- **Available records**:
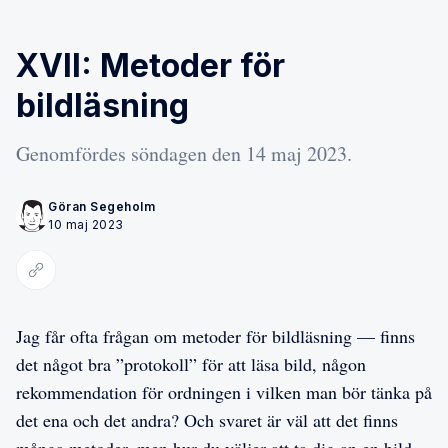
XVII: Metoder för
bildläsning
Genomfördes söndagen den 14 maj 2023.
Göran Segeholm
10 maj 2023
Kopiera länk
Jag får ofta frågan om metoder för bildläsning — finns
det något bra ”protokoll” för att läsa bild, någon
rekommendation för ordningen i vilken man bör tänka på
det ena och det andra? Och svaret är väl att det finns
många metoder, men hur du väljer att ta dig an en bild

- **Task prompt**: Reproduce each line of the material containing the word "finns".

- **Output**:
Jag får ofta frågan om metoder för bildläsning — finns
det ena och det andra? Och svaret är väl att det finns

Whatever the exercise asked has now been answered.